The Bank of Canada held its benchmark interest rate steady at one per cent Thursday, the 12th consecutive time in the bank's schedule of announcements that its key lending rate has gone unchanged.
That's the longest period of steady rates since the 1950s. The last time the bank made a rate move was September 2010.
However, the language used by the central bank hints that rate hikes could be coming in the near future.
"Recent developments suggest that the outlook for the Canadian economy is marginally improved from the January [Monetary Policy Report]," the bank said in a statement.
"With tentative signs of stabilization in European bank funding and sovereign debt markets, conditions in global financial markets have improved and risk aversion has decreased."
Policy makers around the world have been watching the European debt situation closely. A disorderly default by Greece would have rattled the global financial system and raised the likelihood more stimulus would be required.

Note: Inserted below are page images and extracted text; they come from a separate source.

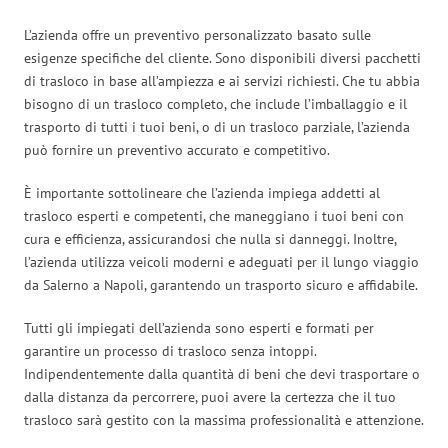
L’azienda offre un preventivo personalizzato basato sulle
esigenze specifiche del cliente. Sono disponibili diversi pacchetti
di trasloco in base all’ampiezza e ai servizi richiesti. Che tu abbia
bisogno di un trasloco completo, che include l’imballaggio e il
trasporto di tutti i tuoi beni, o di un trasloco parziale, l’azienda
può fornire un preventivo accurato e competitivo.
È importante sottolineare che l’azienda impiega addetti al
trasloco esperti e competenti, che maneggiano i tuoi beni con
cura e efficienza, assicurandosi che nulla si danneggi. Inoltre,
l’azienda utilizza veicoli moderni e adeguati per il lungo viaggio
da Salerno a Napoli, garantendo un trasporto sicuro e affidabile.
Tutti gli impiegati dell’azienda sono esperti e formati per
garantire un processo di trasloco senza intoppi.
Indipendentemente dalla quantità di beni che devi trasportare o
dalla distanza da percorrere, puoi avere la certezza che il tuo
trasloco sarà gestito con la massima professionalità e attenzione.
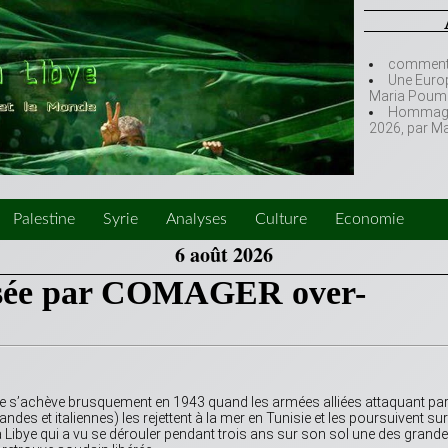
comment l
Une Europ
Maria Poumi
Hommage à
2026, par M
Palestine
Syrie
Analyses
Culture
Economie
6 août 2026
nisée par COMAGER over-
ye s’achève brusquement en 1943 quand les armées alliées attaquant pa
mandes et italiennes) les rejettent à la mer en Tunisie et les poursuivent sur
 la Libye qui a vu se dérouler pendant trois ans sur son sol une des grand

The bank's previous statement in January took a far more cautious tone, suggesting that a "recession in Europe is now expected to be deeper and longer than the bank had anticipated."
Recent developments in Greece's efforts to refinance its debts have decreased the likelihood of a messy default.
Global uncertainty has decreased, central bank says
The banks’ statement suggested that unless a shock comes to the global financial system, the excess stimulus created by low interest rates could soon be removed.
"Heightened uncertainty around the global economic outlook has decreased," the statement said.
Low interest rates designed to spur economic activity have helped the economy remain resilient during a global downturn.
However, persistently low rates have drawbacks. The bank remains concerned Canadians are adding too much debt to their personal balance sheets.
"Canadian household spending is expected to remain high relative to GDP as households add to their debt burden, which remains the biggest domestic risk."
Rate hike unlikely in near term, analysts say
CIBC chief economist Avery Shenfeld says that despite a better economic outlook for Canada and the world, he doesn’t expect rates to change any time soon.
"Nothing in here [signals] a rate hike coming soon, but markets will pick up on the slightly improved change in tone on the economy, and might move forward the implied date for the first rate hike," he said in a statement.
Likewise, BMO economist Sal Guatieri also expects rates on hold for some time, and suggests the likelihood of a rate cut has diminished.
"While rates are unlikely to increase in the near term, the next move is more likely to be up rather than down, and could well emerge sooner than we currently anticipate," he said in an e-mail.
Pressure on prices
Tensions in the Middle East and a stronger global economy have pushed commodity prices up, particularly oil. The Bank of Canada statement said these higher costs could threaten economic growth around the world.
"Commodity prices are higher than anticipated, supported by improved global economic conditions and a geo-political risk premium on oil," the bank's statement said.
"If sustained, the latter could ultimately dampen the improvement in global economic momentum."
The bank did concede that inflation has recently been higher than expected, but maintained a 2 per cent inflation target.
The latest inflation reading showed prices rose 2.5 per cent from a year earlier in January.
The Canadian dollar rose on the statement and higher oil prices, adding 0.69 of a cent to 100.87 cents US. Currency traders buy the loonie in anticipation of future rate hikes that make the Canadian dollar a more attractive investment.
The next Bank of Canada interest rate decision will come April 17.